Josh and Jason Duren have created a cidery like no other. A communal vibe pervades the spacious tap room, which now spills out to a patio, the place having recently expanded (and added Myke's Pizza). The brothers think way beyond the apple. They pour hazy ciders. They pour blue ciders. They pour cider with black tea, with lemon, with the flavors of oak and vanilla slowly imbued during barrel-aging. Nowhere on the menu do things get as next-level as they do with Purple Heart, a cider with an earthy, mossy sweetness. It's made using butterfly pea flower and ingredients that emulate cascara, the typically discarded coffee cherry.

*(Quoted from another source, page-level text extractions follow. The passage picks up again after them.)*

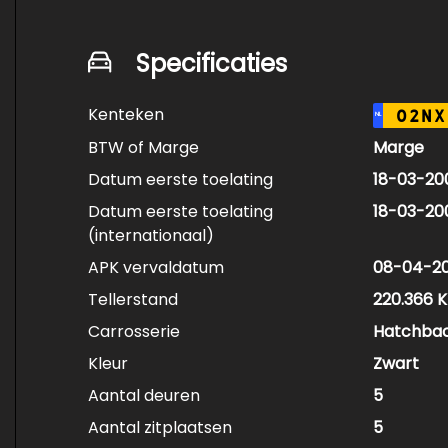
Specificaties
Kenteken
02NX
NL
BTW of Marge
Marge
Datum eerste toelating
18-03-20
Datum eerste toelating
18-03-20
(internationaal)
APK vervaldatum
08-04-2
Tellerstand
220.366 
Carrosserie
Hatchba
Kleur
Zwart
Aantal deuren
5
Aantal zitplaatsen
5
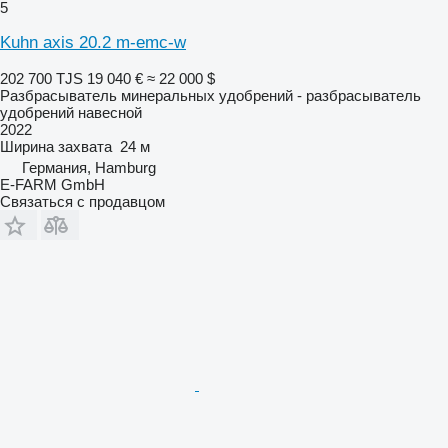
5
Kuhn axis 20.2 m-emc-w
202 700 TJS
19 040 €
≈ 22 000 $
Разбрасыватель минеральных удобрений - разбрасыватель
удобрений навесной
2022
Ширина захвата
24 м
Германия, Hamburg
E-FARM GmbH
Связаться с продавцом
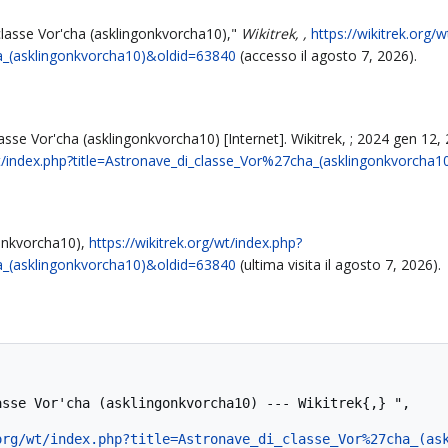
 classe Vor'cha (asklingonkvorcha10),"
Wikitrek, ,
https://wikitrek.org/
a_(asklingonkvorcha10)&oldid=63840
(accesso il agosto 7, 2026).
lasse Vor'cha (asklingonkvorcha10) [Internet]. Wikitrek, ; 2024 gen 12, 
/wt/index.php?title=Astronave_di_classe_Vor%27cha_(asklingonkvorcha
gonkvorcha10),
https://wikitrek.org/wt/index.php?
a_(asklingonkvorcha10)&oldid=63840
(ultima visita il agosto 7, 2026).
org/wt/index.php?title=Astronave_di_classe_Vor%27cha_(as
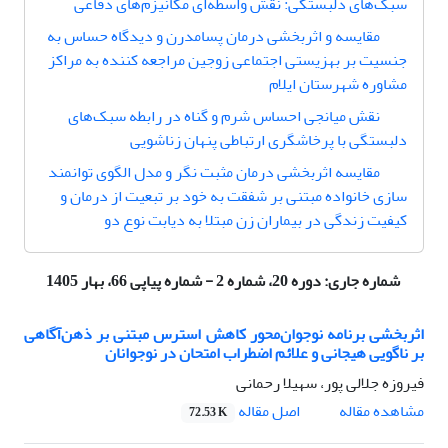
سبک‌های دلبستگی: نقش ‌واسطه‌ای مکانیزم‌های دفاعی
مقایسه و اثربخشی درمان پسامدرن و دیدگاه حساس به
جنسیت بر بهزیستی اجتماعی زوجین مراجعه کننده به مراکز
مشاوره شهرستان ایلام
نقش میانجی احساس شرم و گناه در رابطه سبک‌های
دلبستگی با پرخاشگری ارتباطی پنهان زناشویی
مقایسه اثربخشی درمان مثبت نگر و مدل الگوی توانمند
سازی خانواده مبتنی بر شفقت به خود بر تبعیت از درمان و
کیفیت زندگی در بیماران زن مبتلا به دیابت نوع دو
شماره جاری:
دوره 20، شماره 2 - شماره پیاپی 66، بهار 1405
اثربخشی برنامه نوجوان‌محور کاهش استرس مبتنی بر ذهن‌آگاهی
بر ناگویی هیجانی و علائم اضطراب امتحان در نوجوانان
فیروزه جلالی پور، سهیلا رحمانی
اصل مقاله
مشاهده مقاله
72.53 K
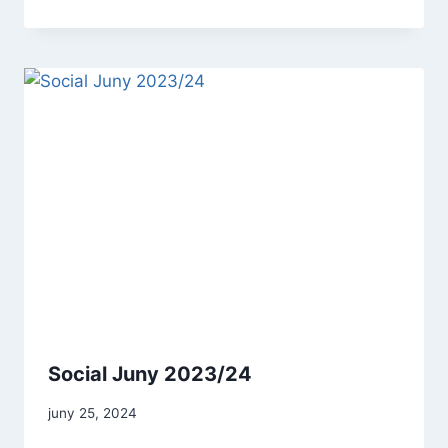
Social Juny 2023/24
juny 25, 2024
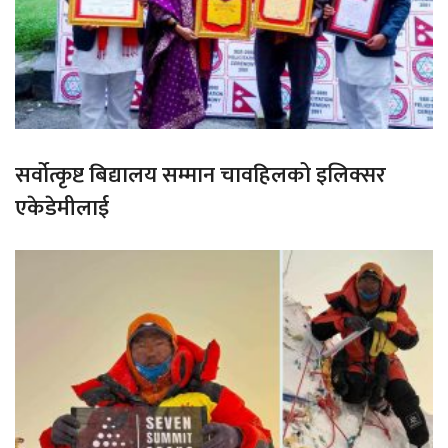
सर्वोत्कृष्ट बिद्यालय सम्मान चावहिलको इलिक्सर
एकेडेमीलाई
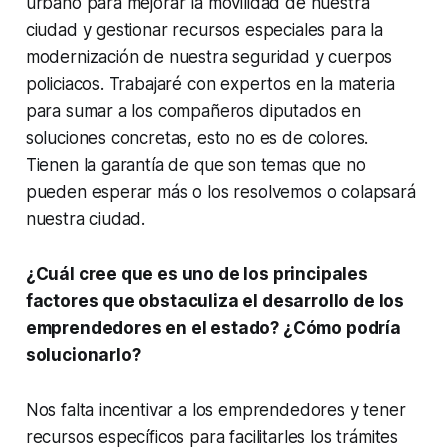
urbano para mejorar la movilidad de nuestra
ciudad y gestionar recursos especiales para la
modernización de nuestra seguridad y cuerpos
policiacos. Trabajaré con expertos en la materia
para sumar a los compañeros diputados en
soluciones concretas, esto no es de colores.
Tienen la garantía de que son temas que no
pueden esperar más o los resolvemos o colapsará
nuestra ciudad.
¿Cuál cree que es uno de los principales
factores que obstaculiza el desarrollo de los
emprendedores en el estado? ¿Cómo podría
solucionarlo?
Nos falta incentivar a los emprendedores y tener
recursos específicos para facilitarles los trámites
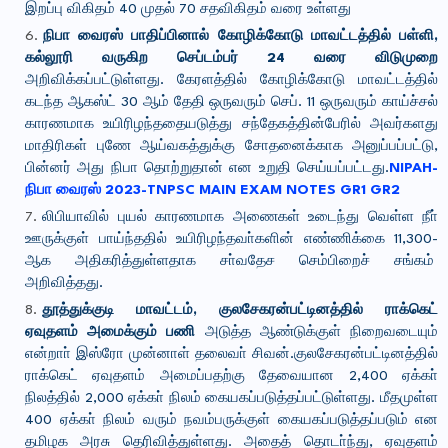
இறப்பு விகிதம் 40 முதல் 70 சதவிகிதம் வரை உள்ளது
நிபா வைரஸ் பாதிப்பினால் கோழிக்கோடு மாவட்டத்தில் பள்ளி,
கல்லூரி வருகிற செப்டம்பர் 24 வரை விடுமுறை
அறிவிக்கப்பட்டுள்ளது. கேரளத்தில் கோழிக்கோடு மாவட்டத்தில்
கடந்த ஆகஸ்ட் 30 ஆம் தேதி ஒருவரும் செப். 11 ஒருவரும் காய்ச்சல்
காரணமாக உயிரிழந்ததையடுத்து சந்தேகத்தின்பேரில் அவர்களது
மாதிரிகள் புணே ஆய்வகத்துக்கு சோதனைக்காக அனுப்பப்பட்டு,
பின்னர் அது நிபா தொற்றுதான் என உறுதி செய்யப்பட்டது.
NIPAH-
நிபா வைரஸ் 2023-TNPSC MAIN EXAM NOTES GR1 GR2
லிபியாவில் புயல் காரணமாக அணைகள் உடைந்து வெள்ள நீா்
ஊருக்குள் பாய்ந்ததில் உயிரிழந்தவா்களின் எண்ணிக்கை 11,300-
ஆக அதிகரித்துள்ளதாக சா்வதேச செம்பிறைச் சங்கம்
அறிவித்தது.
தூத்துக்குடி மாவட்டம், குலசேகரன்பட்டினத்தில் ராக்கெட்
ஏவுதளம் அமைக்கும் பணி
அடுத்த ஆண்டுக்குள் நிறைவடையும்
என்றாா் இஸ்ரோ முன்னாள் தலைவா் சிவன்.குலசேகரன்பட்டினத்தில்
ராக்கெட் ஏவுதளம் அமைப்பதற்கு தேவையான 2,400 ஏக்கா்
நிலத்தில் 2,000 ஏக்கா் நிலம் கையகப்படுத்தப்பட்டுள்ளது. மீதமுள்ள
400 ஏக்கா் நிலம் வரும் நவம்பருக்குள் கையகப்படுத்தப்படும் என
தமிழக அரசு தெரிவித்துள்ளது. அதைத் தொடா்ந்து, ஏவுதளம்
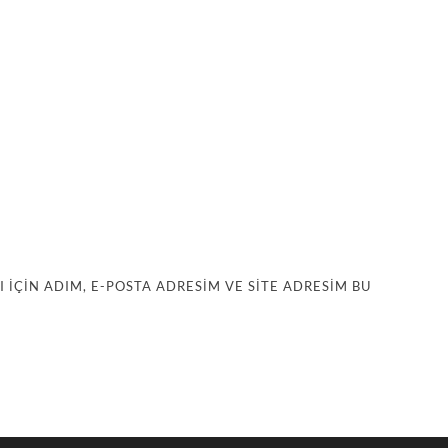
IÇIN ADIM, E-POSTA ADRESIM VE SITE ADRESIM BU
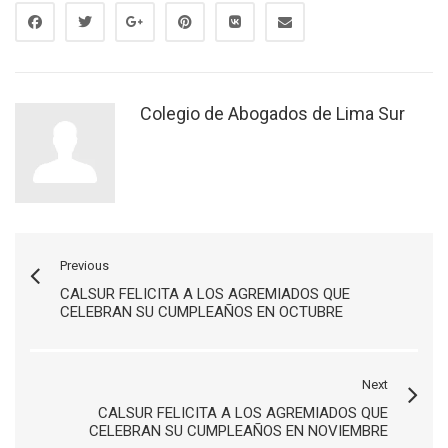
Colegio de Abogados de Lima Sur
Previous
CALSUR FELICITA A LOS AGREMIADOS QUE
CELEBRAN SU CUMPLEAÑOS EN OCTUBRE
Next
CALSUR FELICITA A LOS AGREMIADOS QUE
CELEBRAN SU CUMPLEAÑOS EN NOVIEMBRE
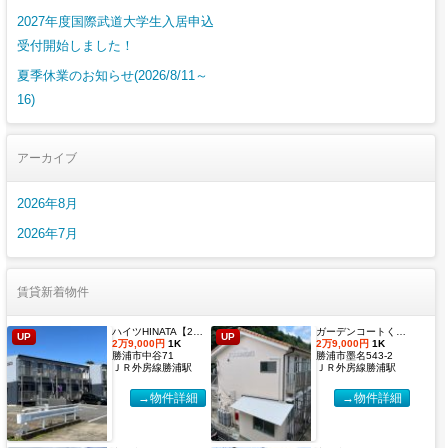
2027年度国際武道大学生入居申込
受付開始しました！
夏季休業のお知らせ(2026/8/11～
16)
アーカイブ
2026年8月
2026年7月
賃貸新着物件
ハイツHINATA【2027年度国際武道大学生 入居申込受付開始しました！】
ガーデンコートくすのき 【2027年度国際武道大学生 入居申込受付開始しました！】
UP
UP
2万9,000円
1K
2万9,000円
1K
勝浦市中谷71
勝浦市墨名543-2
ＪＲ外房線勝浦駅
ＪＲ外房線勝浦駅
→物件詳細
→物件詳細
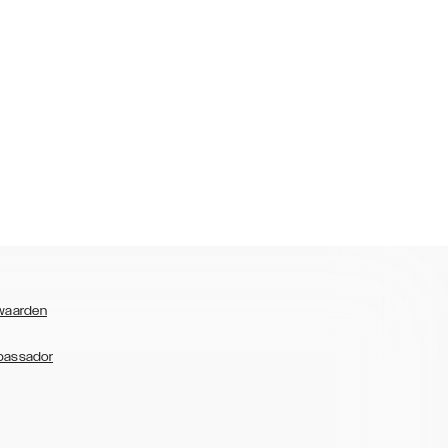
waarden
bassador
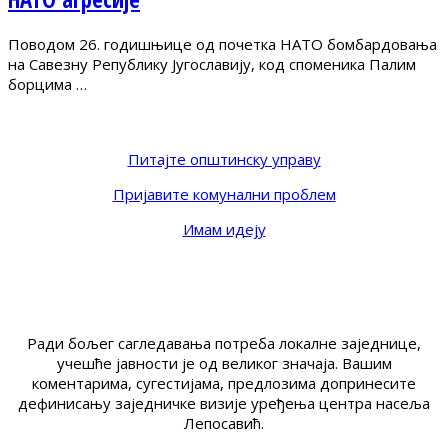
Поводом 26. годишњице од почетка НАТО бомбардовања
на Савезну Републику Југославију, код споменика Палим
борцима …
Питајте општинску управу
Пријавите комунални проблем
Имам идеју
Ради бољег сагледавања потреба локалне заједнице,
учешће јавности је од великог значаја. Вашим
коментарима, сугестијама, предлозима допринесите
дефинисању заједничке визије уређења центра насеља
Лепосавић.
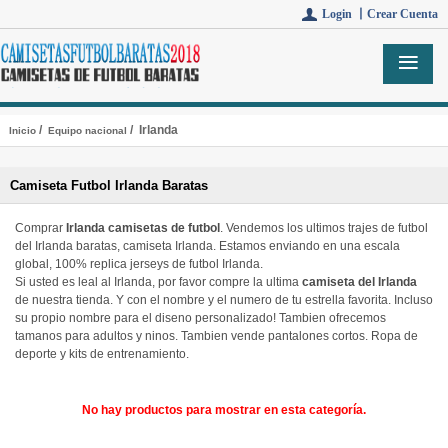
Login 丨
Crear Cuenta
/
/ Irlanda
Inicio
Equipo nacional
Camiseta Futbol Irlanda Baratas
Comprar
Irlanda camisetas de futbol
. Vendemos los ultimos trajes de futbol
del Irlanda baratas, camiseta Irlanda. Estamos enviando en una escala
global, 100% replica jerseys de futbol Irlanda.
Si usted es leal al Irlanda, por favor compre la ultima
camiseta del Irlanda
de nuestra tienda. Y con el nombre y el numero de tu estrella favorita. Incluso
su propio nombre para el diseno personalizado! Tambien ofrecemos
tamanos para adultos y ninos. Tambien vende pantalones cortos. Ropa de
deporte y kits de entrenamiento.
No hay productos para mostrar en esta categoría.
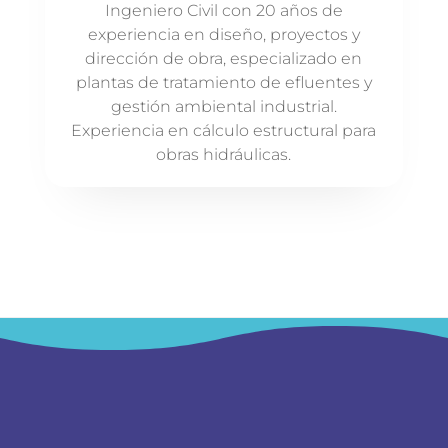
Ingeniero Civil con 20 años de
experiencia en diseño, proyectos y
dirección de obra, especializado en
plantas de tratamiento de efluentes y
gestión ambiental industrial.
Experiencia en cálculo estructural para
obras hidráulicas.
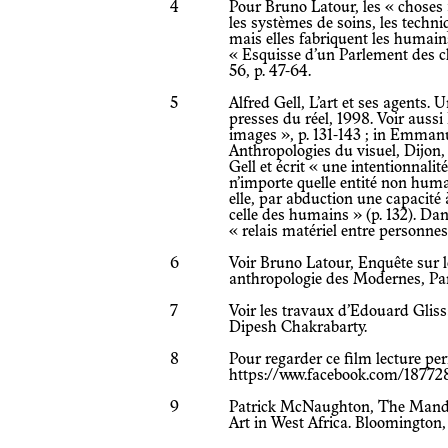
4
Pour Bruno Latour, les « choses »
les systèmes de soins, les techniq
mais elles fabriquent les humains,
« Esquisse d’un Parlement des ch
56, p. 47-64.
5
Alfred Gell, L’art et ses agents.
presses du réel, 1998. Voir aussi
images », p. 131-143 ; in Emmanue
Anthropologies du visuel, Dijon,
Gell et écrit « une intentionnalit
n’importe quelle entité non huma
elle, par abduction une capacité
celle des humains » (p. 132). Dan
« relais matériel entre personn
6
Voir Bruno Latour, Enquête sur 
anthropologie des Modernes, Par
7
Voir les travaux d’Edouard Glis
Dipesh Chakrabarty.
8
Pour regarder ce film lecture pe
https://www.facebook.com/1877
9
Patrick McNaughton, The Mand
Art in West Africa. Bloomington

When you sit down at Cider Corps, you sit down to an apple-driven adventure that takes you to new places, most of them brilliant.

This Prescott-based meadery has a Phoenix location in the works and currently distributes to some of the better bars and bottle shops in town (and it's sold at AJ's Fine Foods). Jeff Herbert, head mead master, has brewed hundreds of kinds of honey wine. And these aren't the sugar bombs that most meads are, the kinds of meads that give mead its questionable reputation. Herbert ferments bright, balanced honey wines that are as finessed and drinkable as a slow-sipping saison or your favorite poolside vino. And he uses Arizona honey. Look for short pours from great craft destinations like The Wandering Tortoise, and bask in Herbert's weirder creations. His smooth peanut-butter-and-jelly mead is a 13 percent ABV love song to your taste buds that will forever change how you think about the possibilities of fermentation.